**Task:**
Could you repeat the lines of the records word for word, beginning at the line that contains "pose: elev=34.2 azim=203.3" and stopping after the line that contains "Dot at: (239, 286)"? Leave the pictures out of your answer.

**Provided information:**
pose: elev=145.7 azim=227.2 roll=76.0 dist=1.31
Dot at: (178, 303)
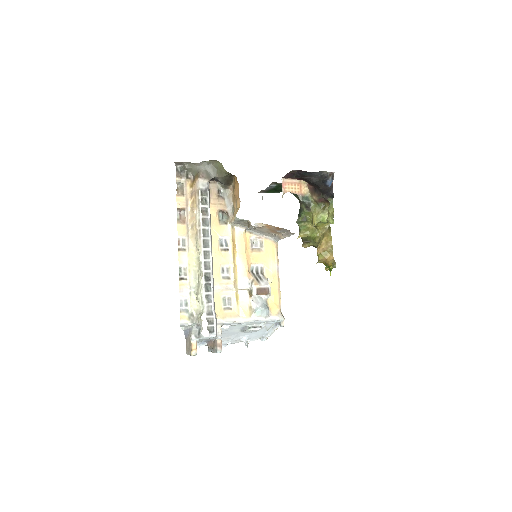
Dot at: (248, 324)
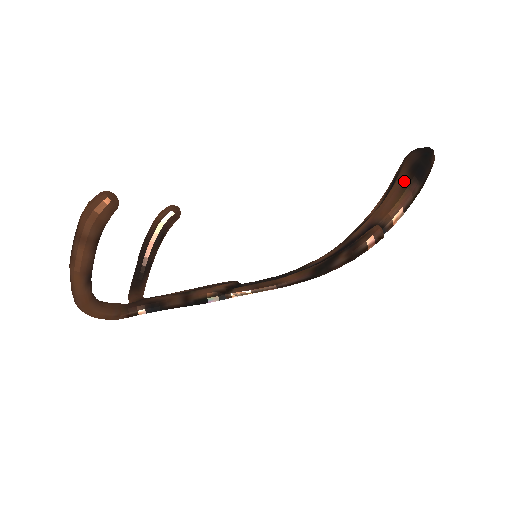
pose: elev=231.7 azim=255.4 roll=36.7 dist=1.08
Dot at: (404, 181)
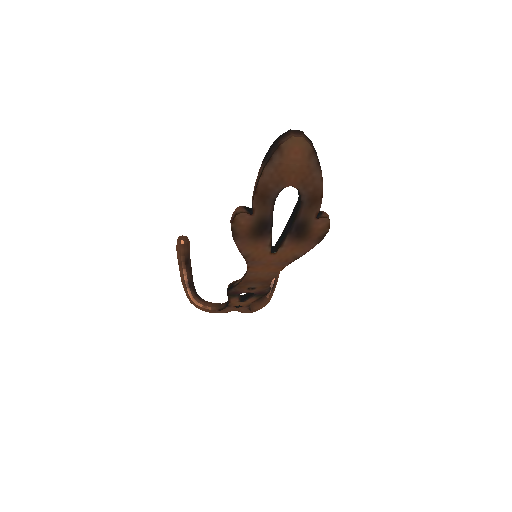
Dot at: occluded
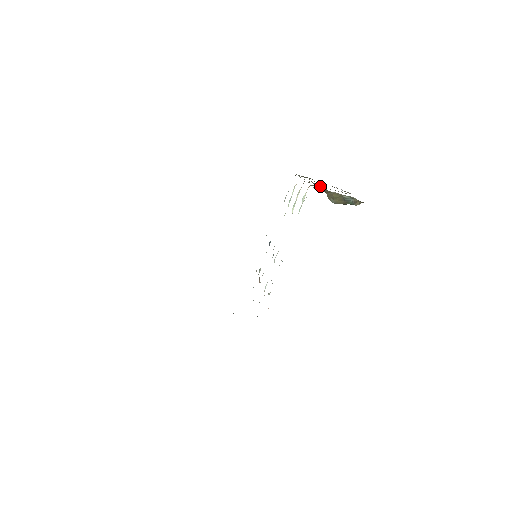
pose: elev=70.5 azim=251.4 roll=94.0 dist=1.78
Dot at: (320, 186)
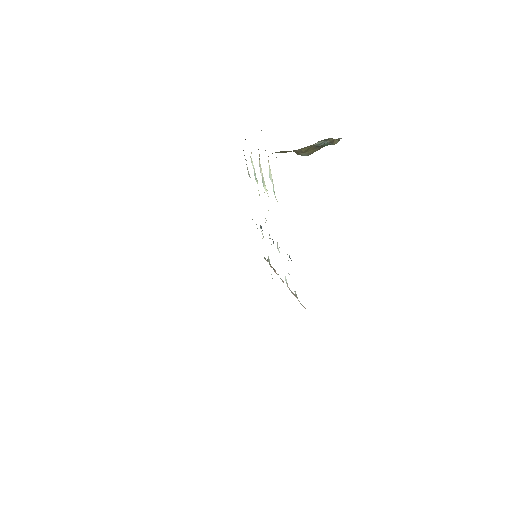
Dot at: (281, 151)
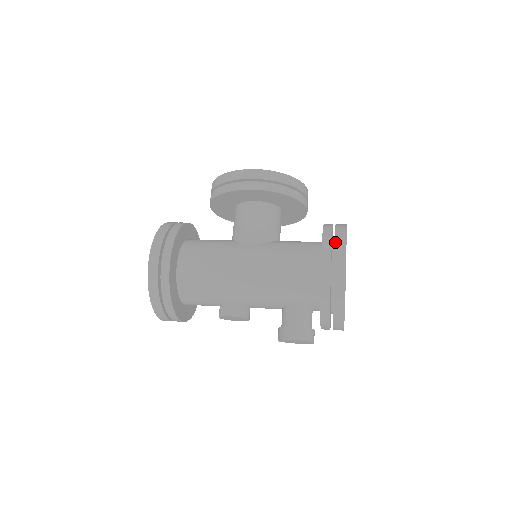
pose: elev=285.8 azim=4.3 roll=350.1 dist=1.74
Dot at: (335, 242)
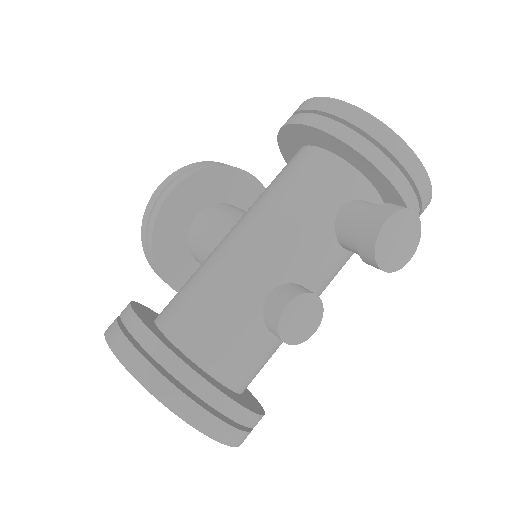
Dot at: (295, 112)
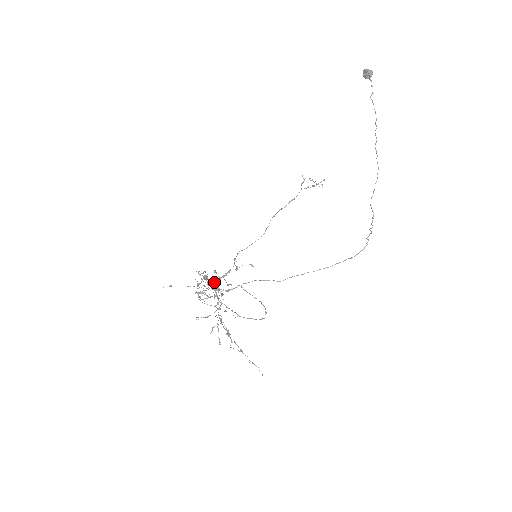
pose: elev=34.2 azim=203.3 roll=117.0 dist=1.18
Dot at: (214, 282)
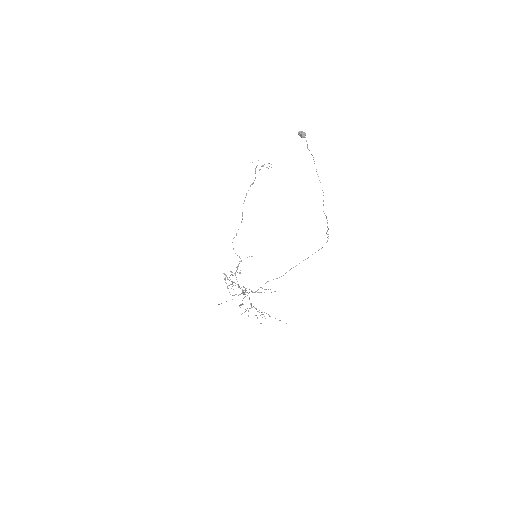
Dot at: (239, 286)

==

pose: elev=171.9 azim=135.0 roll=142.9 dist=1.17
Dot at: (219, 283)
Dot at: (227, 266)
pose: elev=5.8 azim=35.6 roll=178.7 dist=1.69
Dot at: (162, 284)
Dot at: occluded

...

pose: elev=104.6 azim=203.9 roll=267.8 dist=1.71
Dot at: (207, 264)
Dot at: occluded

**Full solution:**
pose: elev=34.2 azim=203.3 roll=117.0 dist=1.18
Dot at: (214, 282)
Dot at: (239, 286)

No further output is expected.